If $c=1$, that is to say $f(0)=1,$ choose $y=1$ in equqtion $(1)$, we get $f(x+1)=f(x)-1$. So $f(n)=1-n$ and $f(x+n)=f(x)-n$ for all $n\in Z$. By equation $(1)$ we get $$f(f(x)f(y)+1)+f(x+y+n)=f(xy+n+1).\ \ \ (5)$$ In the following we prove that: $f$ is injective.
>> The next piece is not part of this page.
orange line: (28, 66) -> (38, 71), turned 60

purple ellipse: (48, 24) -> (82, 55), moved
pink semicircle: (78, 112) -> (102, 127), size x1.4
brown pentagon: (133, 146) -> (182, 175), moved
If $f(a)=f(b)$, choose integer $n$ such that $(b-n)^2>4(a-n-1)$, such that there exists $x_0,y_0$ statisfying $$x_0y_0+n+1=a,x_0+y_0+n=b.$$ From equation$(5)$ we get $f(x_0)f(y_0)+1=1$, so $f(x_0)=0$ or $f(y_0)=0$ ,i.e. $x_0=1$ or $y_0=1$, and this implies $a=b$ which is the injectivity of function $f$.
From equation $(3)$, we know $f(f(x))=1-f(x)$. On the one hand, $f(f(f(x)))=1-f(f(x))=1-(1-f(x))=f(x);$ on the other hand, $f(f(f(x)))=f(1-f(x))$. Injectivity of $f$ implies $f(x)=1-x.$
If $c=-1$, we can get $f(x)=x-1$ in the same way as above!
In conclusion, all the solutions of the fucntioanl equation are the following: $$f(x)=0; f(x)=1-x; f(x)=x-1.$$